Самоходка сбавила бег, задрожала, запыхтела, плюясь сметанным дымом, и встала у белых колонн. Над ними сияла медная вязь:
«АПТЕКАРСКIЙ ПРИКАЗЪ. СОБРАНИЕ ФАРМАЦЕВТИЧЕСКИХЪ И ДРУГИХ УЧЕНЫХЪ ОБЩЕСТВЪ»
— Спасибо за доброту, — поклонилась Беса, как учила маменька. — Далее я сама.
— Коли нужда придет, так возвращайся к станции, — отозвалась Полада. — Меня не будет — подружек пришлю, поможем миром.
На прощанье приобняла Бесу за плечи — мягко, тепло, как маменька.
Беса опустила голову, скрывая увлажнившееся глаза. Так, не глядя, взбежала по ступеням и дернула колокольчик.
— Чего изволите-с? — на пороге явился придверник, разодетый в зеленый сюртук с алыми обшлагами, да в зеленую с золотым кантом шапочку. При виде Бесы убрал льстивую улыбку, прикрикнул: — В другом месте подаяние проси, беспутный!
— Я не за этим! По надобности! — Беса упрямо протиснулась в дверь. Придверник перекрыл собою проем и встал, растопырив локти. — Людена ищу! Лекаря! Вот!

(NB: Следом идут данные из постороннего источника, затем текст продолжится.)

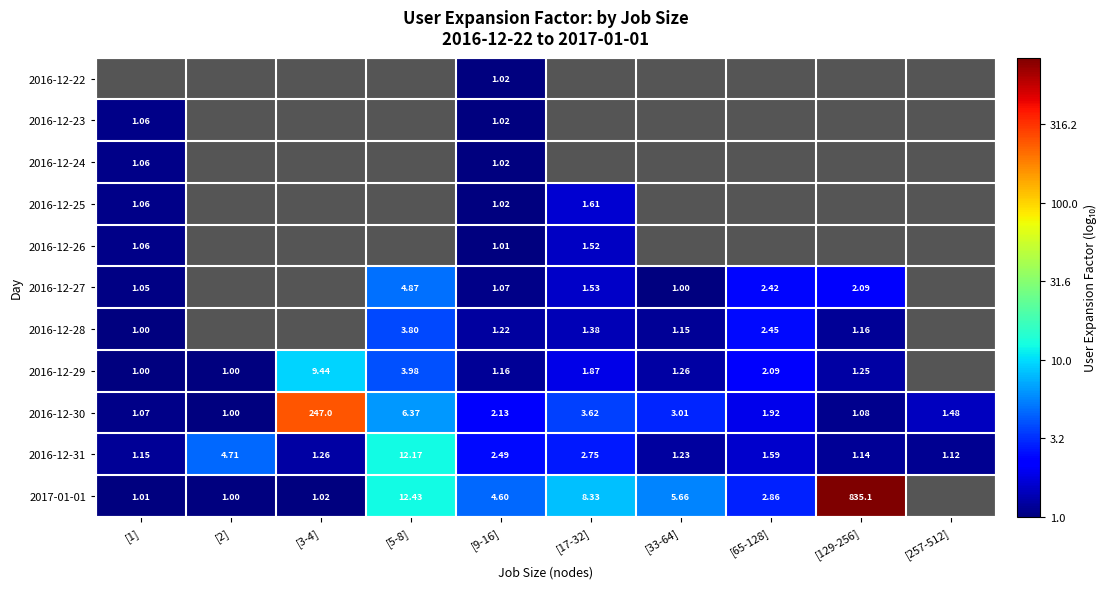

Is the value of 2016-12-27 at [1] greater than the value of 2016-12-31 at [17-32]?

No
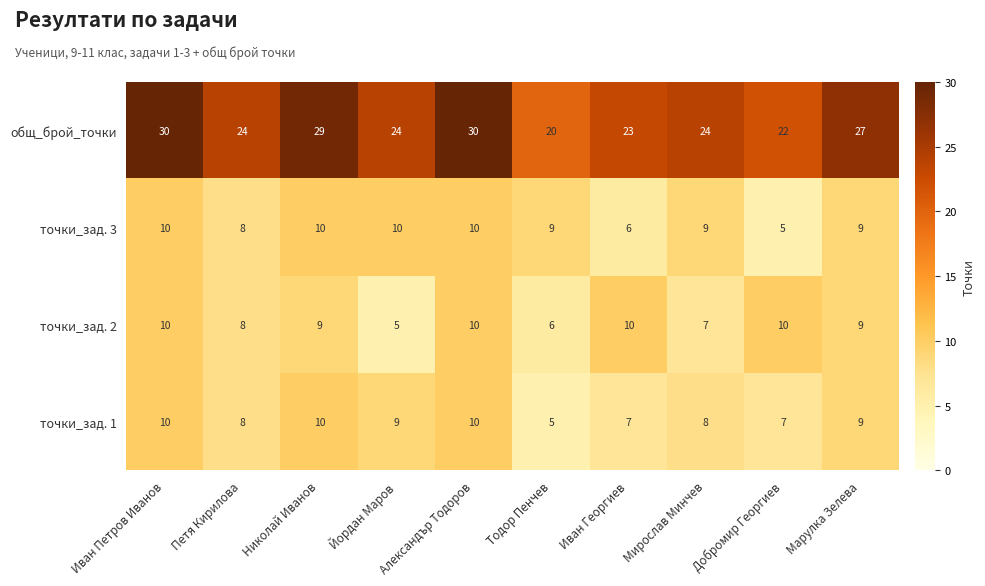

Is it true that точки_зад. 3 equals 10 at Иван Георгиев?

False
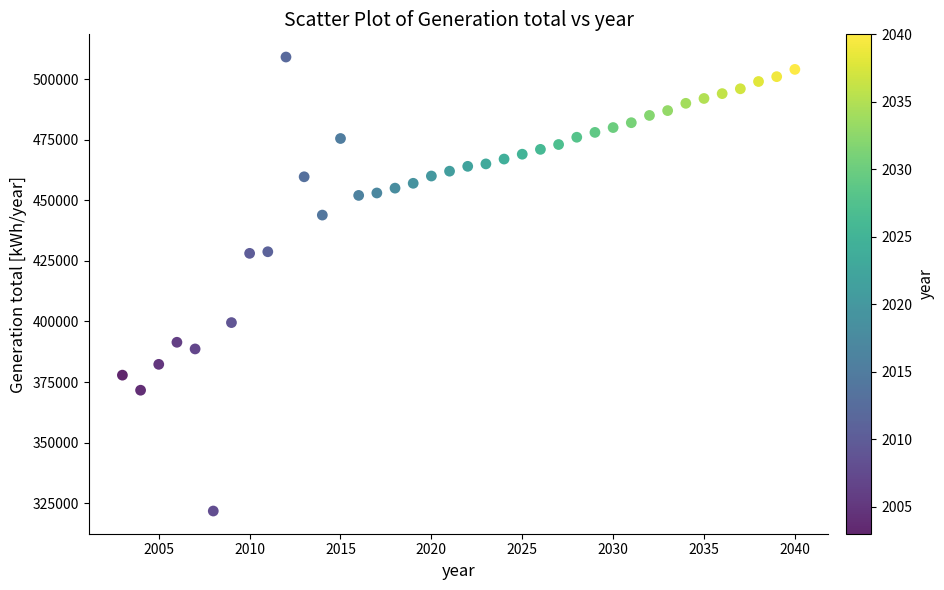

What is the range of Y values (max minus min)?

187328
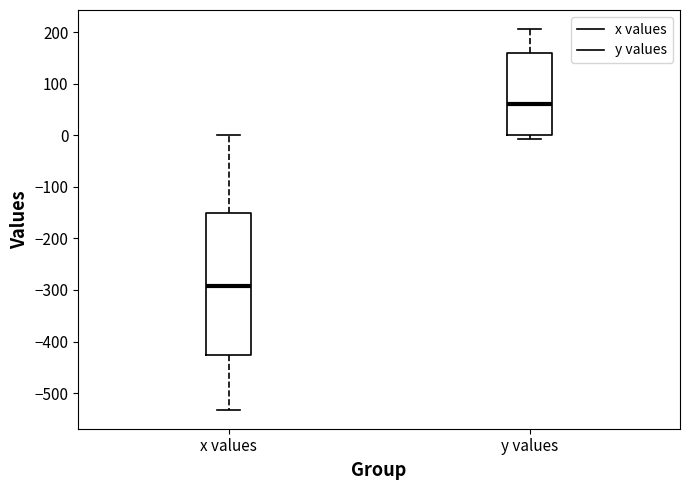

Reading left to right, read every box against the y-axis: the position of its median line, the range the box covers, and the ends of its whiskers. The values are not printed on the chart, so give them approximately, as read against the axis.

x values: median -290, box -430 to -150, whiskers -530 to 0
y values: median 60, box 0 to 160, whiskers -10 to 210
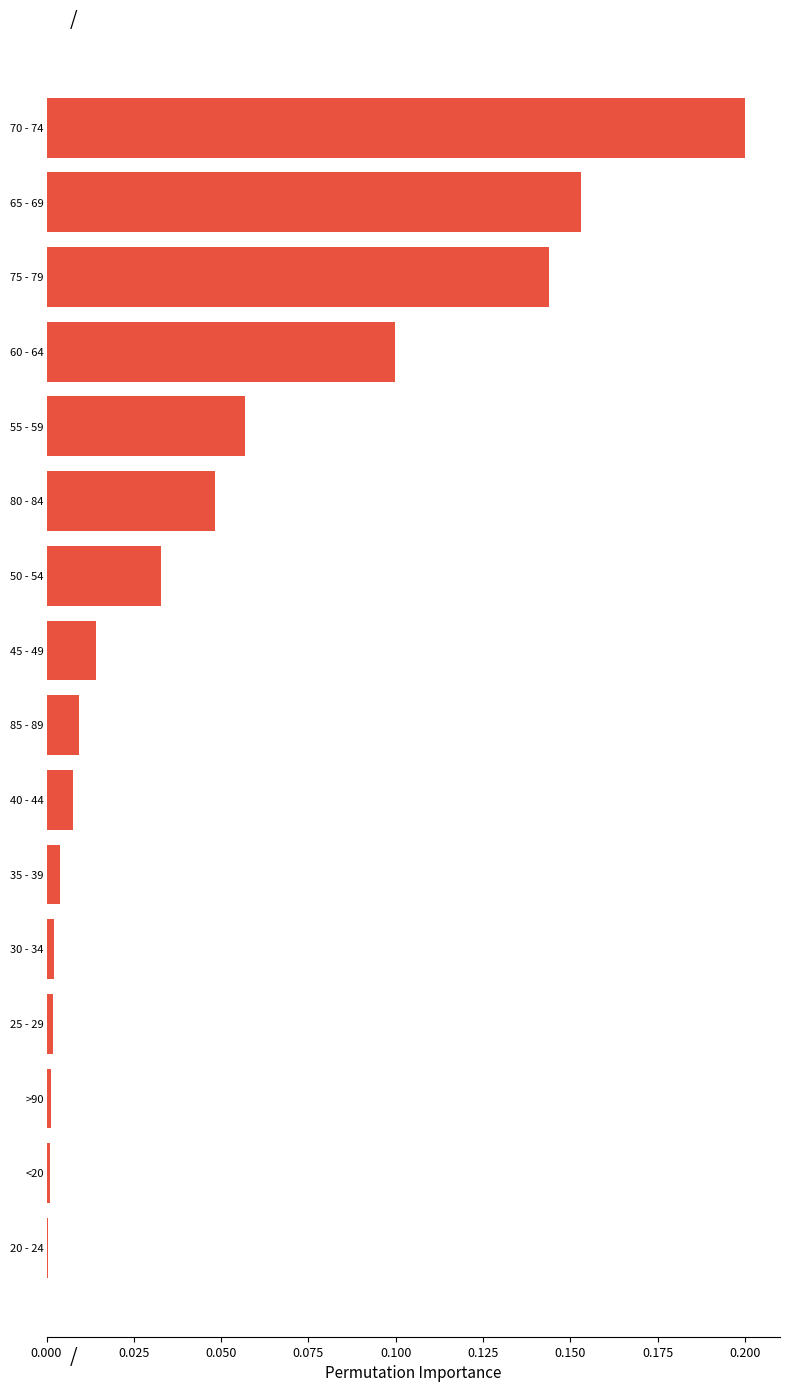

What is the sum of all values?

0.8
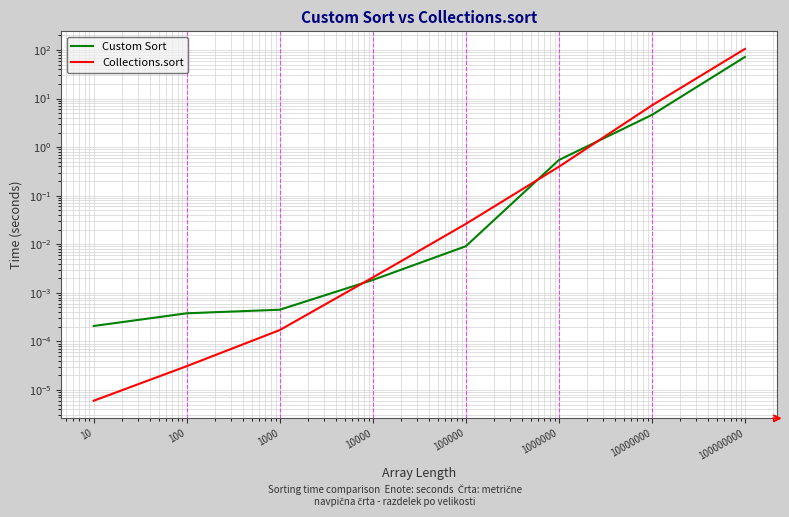

List the series in order of their peak value, lowest first.

Custom Sort, Collections.sort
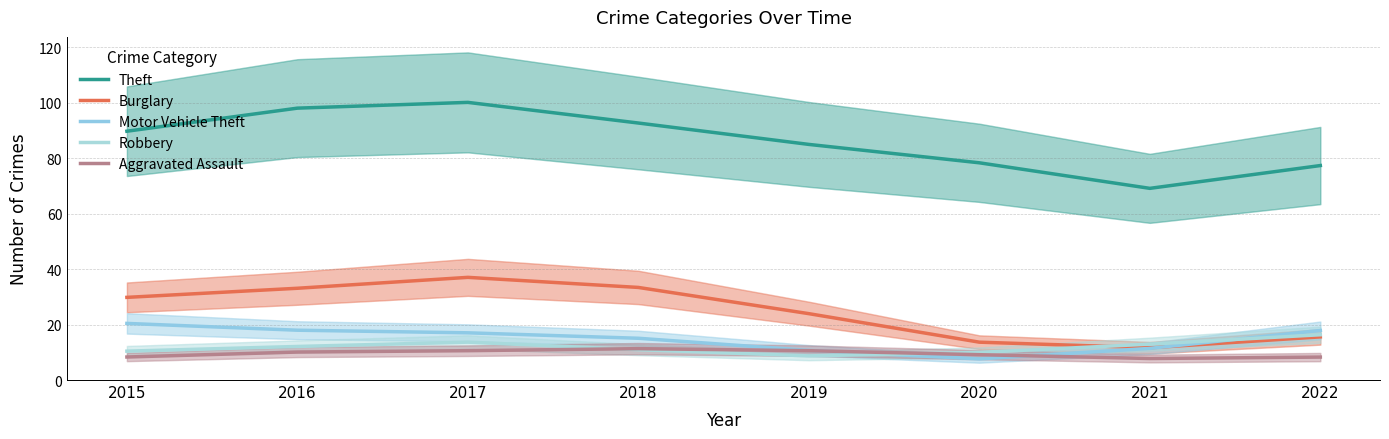

Which series has the largest total across all categories?

Theft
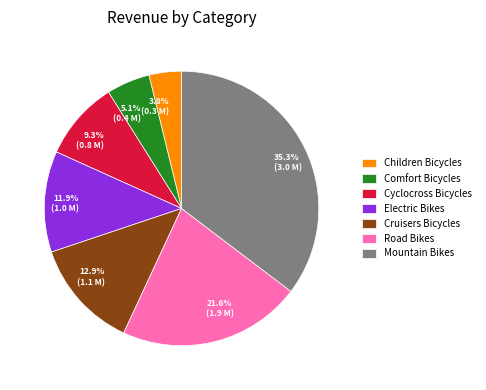

Rank the categories by value from highest to lowest.

Mountain Bikes, Road Bikes, Cruisers Bicycles, Electric Bikes, Cyclocross Bicycles, Comfort Bicycles, Children Bicycles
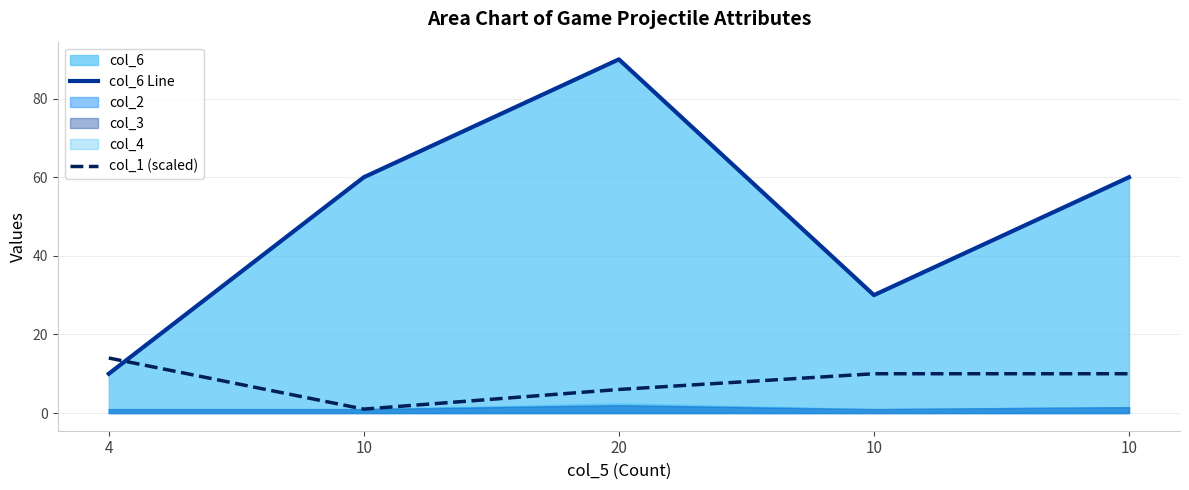

How many values in the col_6 Line series are below 60?

2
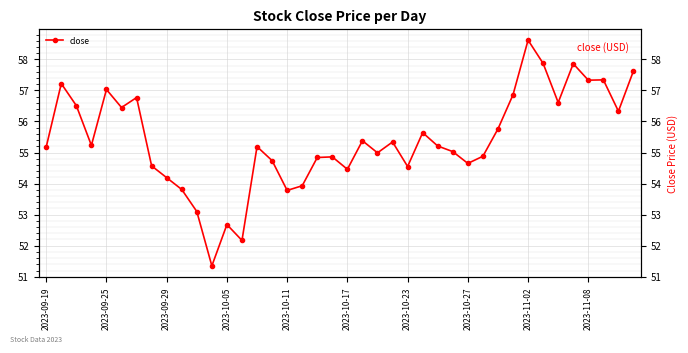

What is the value of the 12th point from the left?

51.4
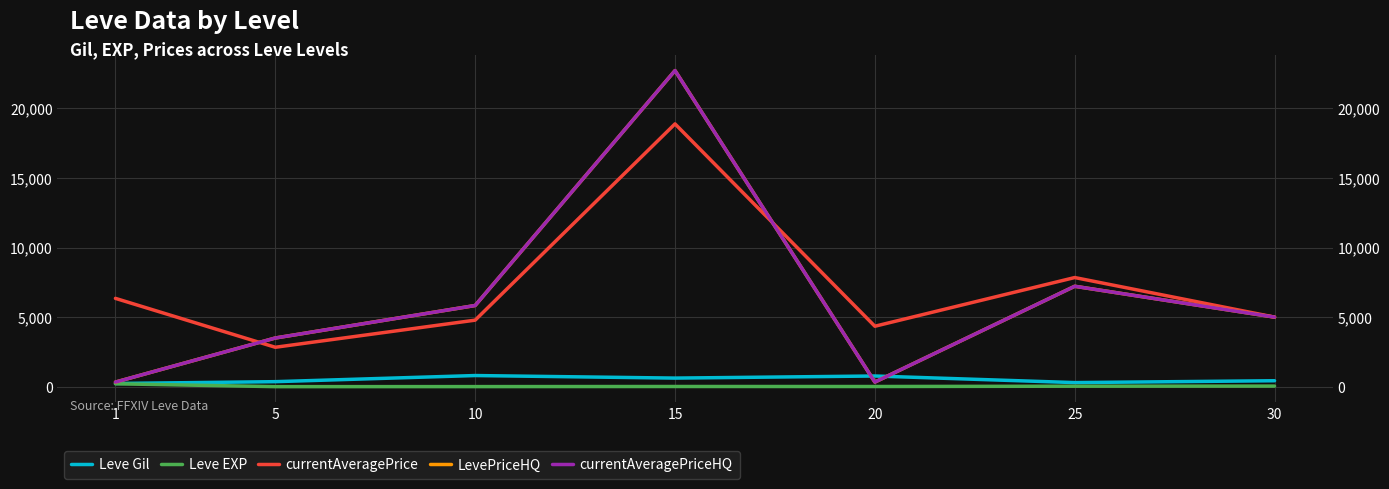

What is the difference between the second highest and second lowest values in the currentAveragePrice series?

3498.0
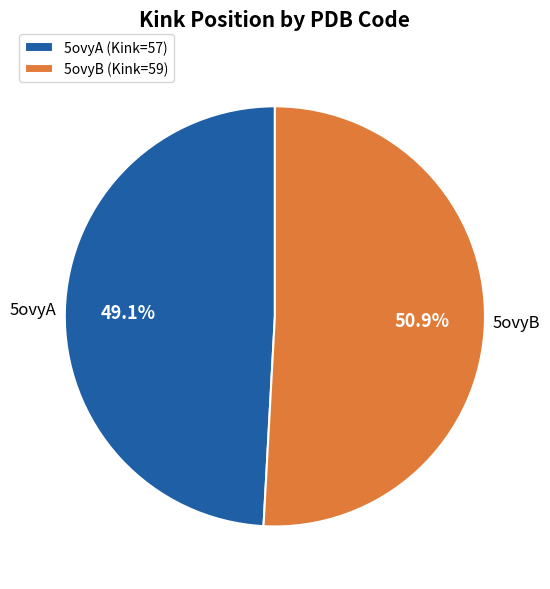

Which has a higher value, 5ovyB or 5ovyA?

5ovyB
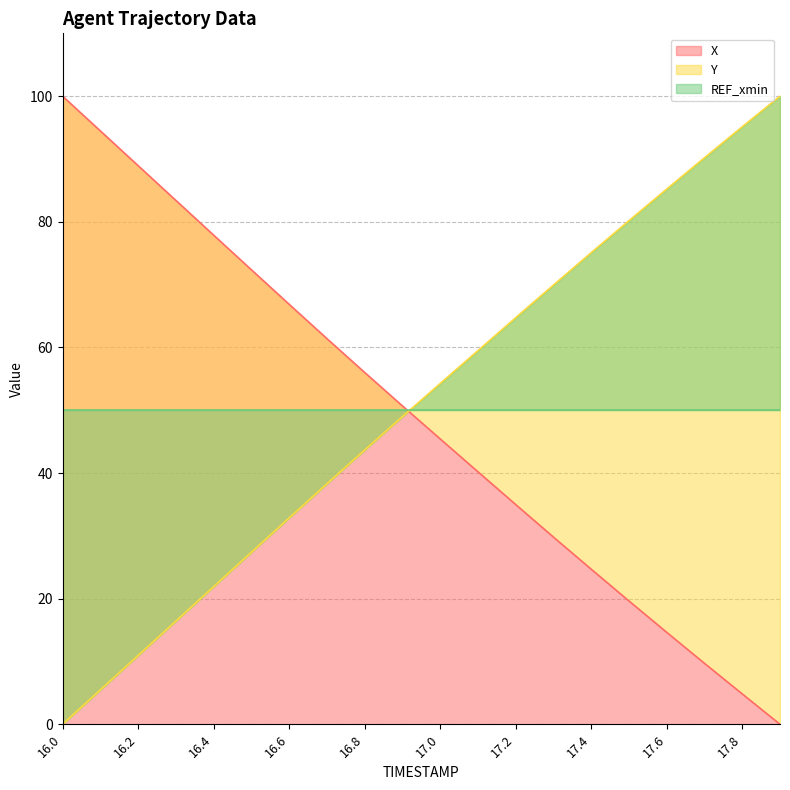

Which label corresponds to the smallest value in the chart?

17.9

Она потрясла бумажкой с гербовой печатью и княжеским вензелем благодетеля.
— А ну, дай!
Придверник забрал бумажку с видимой брезгливость, вчитался:
— Хорс Яков Радиславович, доктор медицины и философии, член Червенского ученого сообщества… Хм! — отняв от бумажки глаза, с недоброй усмешкой глянул на Бесу. — Нету здесь такого.
— Как нету? — опешила Беса и принялась тыкать в листок. — Вот печать. Вот подпись.
— Гнусная подделка. Исключили твоего Хорса еще в прошлый жнивень. Теперь лишен и верительной грамоты, и княжеской милости. А за это, — снова потряс бумажкой, — за подделку печати и вензеля знаешь, что следует?
Беса слушать не стала, выпала спиной в погожий полдень и пустилась прочь — встреч с надзирателем она не хотела, как не хотела обвинений в мошенничестве или, того хуже, измене князю. Только скрывшись за поворотом, перевела дух и прижала к лицу горячие ладони. В чужом городище — одна, без семьи, без денег и поручителя, еще и обманутая заезжим лекарем. Еще никогда ей не было так обидно и горько.
Глава 6. Нечестный поединок
Усладный Дом гремел музыкой. Дрожали стены от лихого перестука каблуков, летели бабы — кто в расшитых платьях, кто в исподних рубахах. Усы мужиков блестели от медовухи. Провожали недобрыми взглядами незнакомца в надвинутом на самые брови котелке: походка у него чеканная, спина прямая, воротничок накрахмален — как есть барин, не чета завсегдатаям.